The acquisition will enhance Honeywell's existing capabilities in rugged mobile computing technologies and satellite communications within its Automation and Control Solutions (ACS) and Aerospace businesses. EMS's $181 million Global Resource Management (GRM) division provides ruggedized mobile computing products and services for use in transportation, logistics, and workforce management settings as well as secure satellite-based asset tracking and messaging technology for search and rescue, warehousing, and field force automation environments. Through its $174 million Aviation division, EMS provides terminals, antennas, in-cabin network devices, rugged data storage, and surveillance applications predominantly for use on aircraft and in other data gathering objectives.
"EMS is a terrific addition to Honeywell, adding leading positions in attractive markets that are closely aligned with favorable trends in the growing Command, Control, Communications, Computers, Intelligence, Surveillance, and Reconnaissance (C4ISR) space and commercial aerospace, as well as being highly complementary to our existing Scanning and Mobility business," said Honeywell Chairman and Chief Executive Officer Dave Cote. “The acquisition brings engineering expertise, differentiated technologies, global reach, and profitable adjacent segments that build upon our great positions in good industries and enhance our growth profile."

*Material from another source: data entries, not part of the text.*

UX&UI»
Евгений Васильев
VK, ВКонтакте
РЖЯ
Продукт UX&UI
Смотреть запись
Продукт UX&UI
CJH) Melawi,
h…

EMS's GRM division offers solutions for supply chain logistics, mobile workforce management, and remote asset monitoring applications, supported by hundreds of partners worldwide. EMS's mobile resource management solutions include LXE-branded rugged handheld and vehicle-mounted computers featuring multiple radio technologies and satellite-based global tracking and monitoring solutions for cargo, fleet assets, and personnel.
Honeywell has been informed that all directors and officers of EMS intend to tender all of their respective shares in the Offer. The Offer will be subject to the tender of a majority of EMS's shares and customary closing conditions, including regulatory approvals. The transaction is expected to close in the third quarter of 2011. Although the transaction would be dilutive in 2011 by three to four cents, it is not expected to impact the company's previously announced 2011 earnings per share guidance range, and Honeywell anticipates it to be accretive in 2012.